The Bank of Japan has again elected to keep interest rates on hold at the low level of 0.1%, as widely expected.
It is anticipated that the Bank will leave rates at the low rate until around 2012 as a result of deflationary pressures.
The world’s no.2 economy exited recession in the second quarter of 2009 but there have been fears that the return of deflation could stall growth within the economy.
A short period of deflation (where prices fall rather than increase) could be a serious threat to the economy because it deters consumers and businesses from spending in expectation of falling prices.
Deflation was a problem for Japan during its so-called “Lost Decade” in the 1990s in which the economy struggled with falling prices.

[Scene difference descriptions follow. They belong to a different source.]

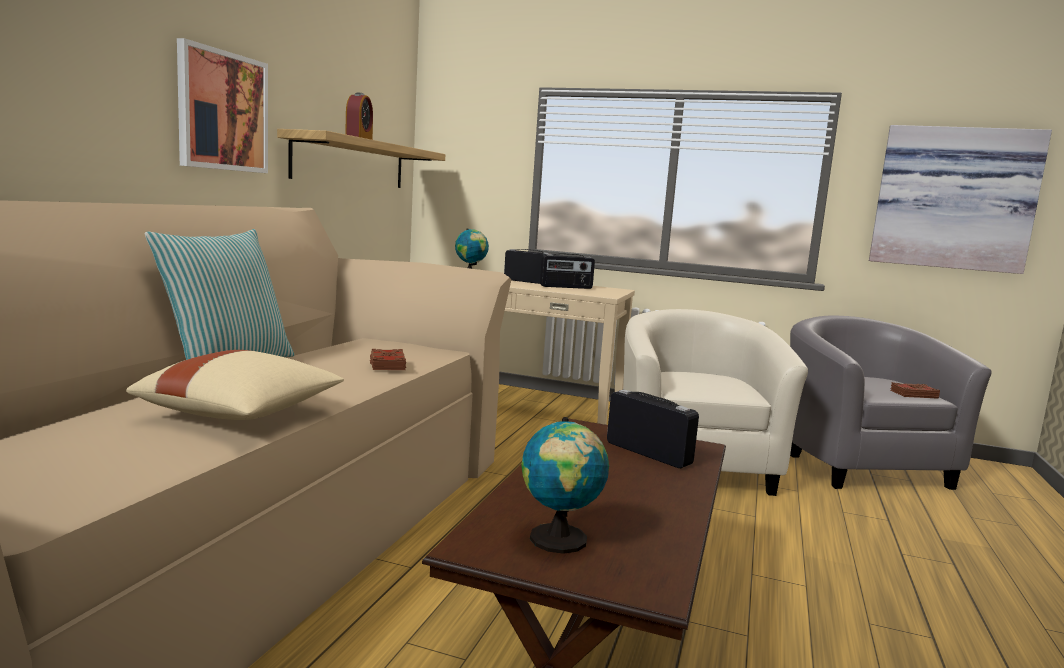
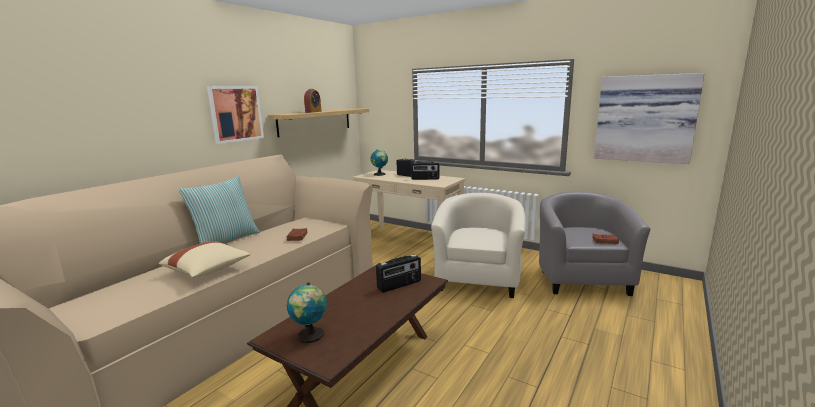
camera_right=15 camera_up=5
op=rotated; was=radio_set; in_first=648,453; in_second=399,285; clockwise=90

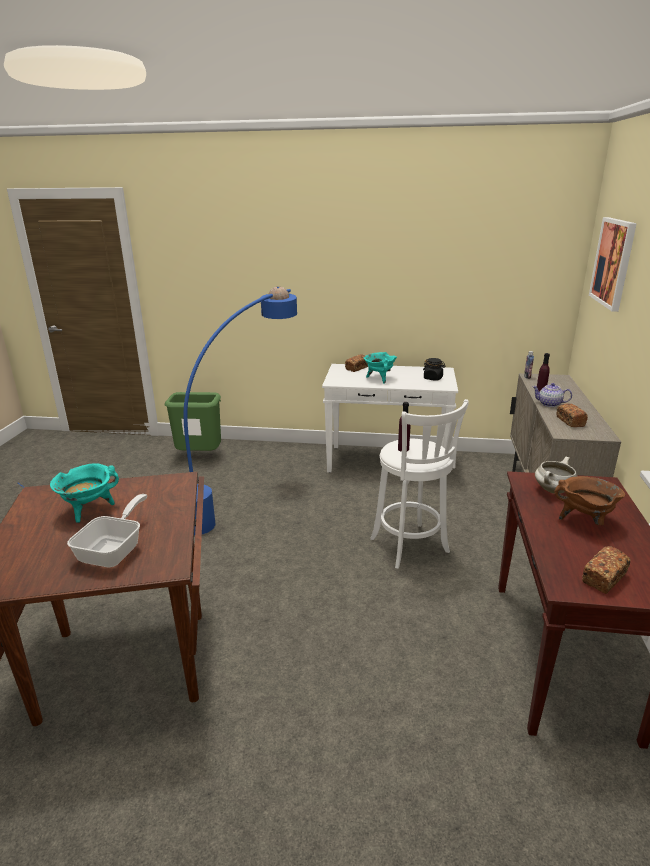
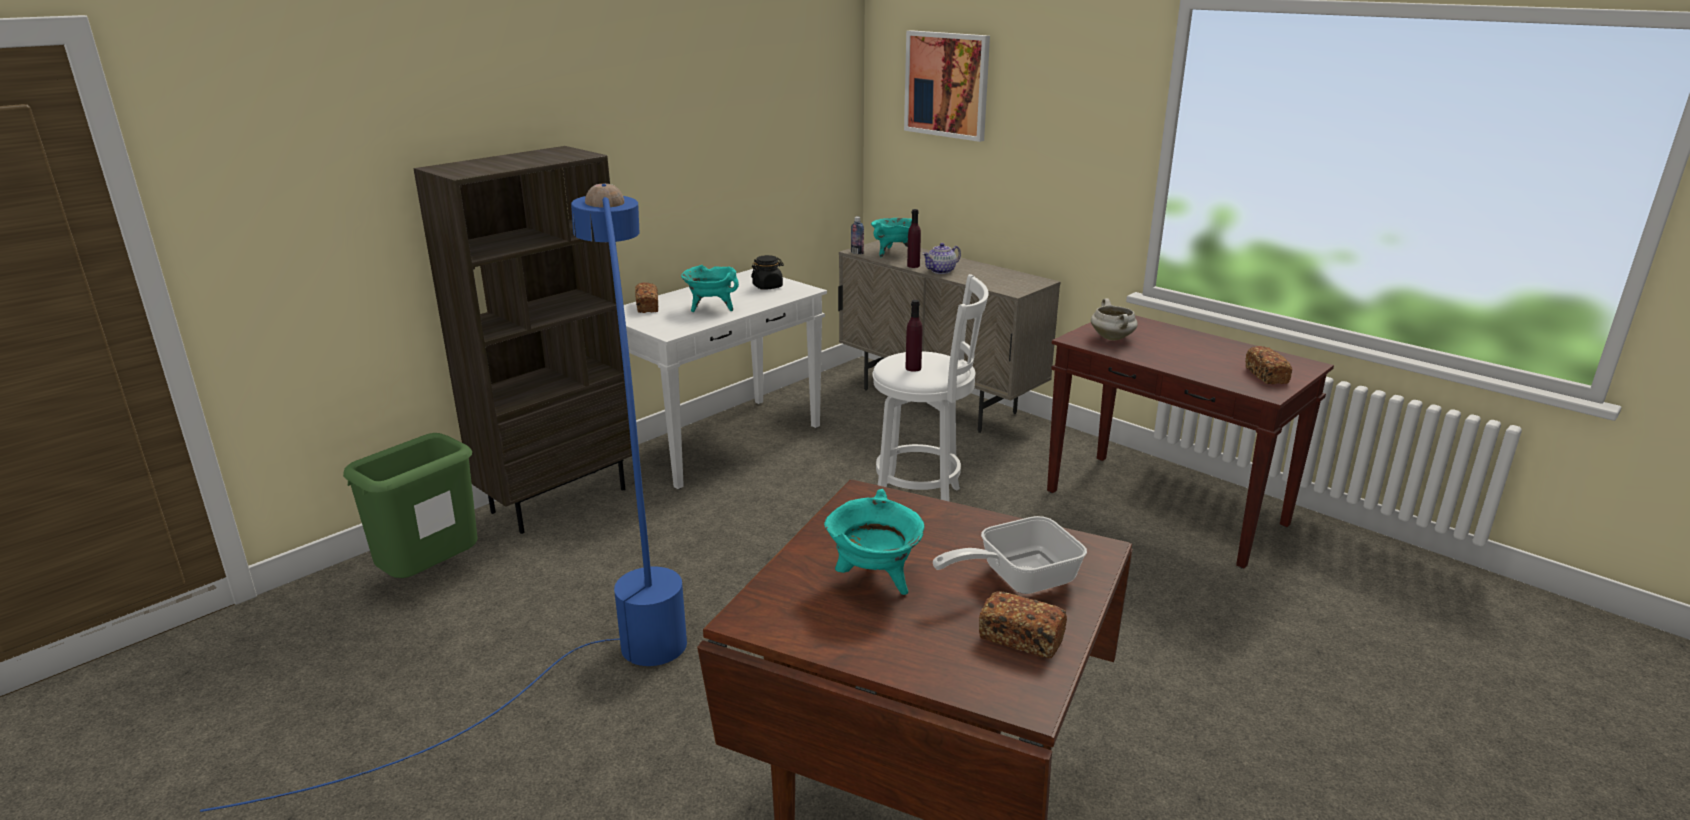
camera_right=-55 camera_up=0
op=rotated; was=skillet; in_first=115,550; in_second=1017,578; clockwise=-75
op=gone; was=brown-coloured_cooking_pot; in_first=584,521
op=shifted; was=bread; in_first=570,421; in_second=1020,638
op=new; now=brown-coloured_bookcase; in_second=559,499
op=new; now=turquoise_cooking_pot; in_second=893,253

Meanwhile, the Bank of Japan policy board voted unanimously to retain interest rates at the low level and in a statement, it said: “Japan’s economy is picking up mainly due to various policy measures taken at home and abroad, although there is not yet sufficient momentum to support a self-sustaining recovery in domestic private demand.”
It added: “The bank recognises that it is a critical challenge for Japan’s economy to overcome deflation and return to a sustainable growth path with price stability.”
The board added it expected Japan’s economy to contract by 2.5% for the current financial year, while growth of 1.3% for the 2010-2011 financial year has been estimated.
Meanwhile, not only is the economy battling to overcome deflation, there have been concerns about a strong yen.
While a strong yen is good news for the economy, it makes Japanese exports less competitive - but means imports are more affordable to Japanese consumers. Exports are a key to the economy‘s recovery.
In November, the yen reached a 14-year high against the US dollar and, at the time, there was speculation that the Government would take action.
However, Japan has not intervened on foreign exchange markets in six years, allowing the yen to find its own level.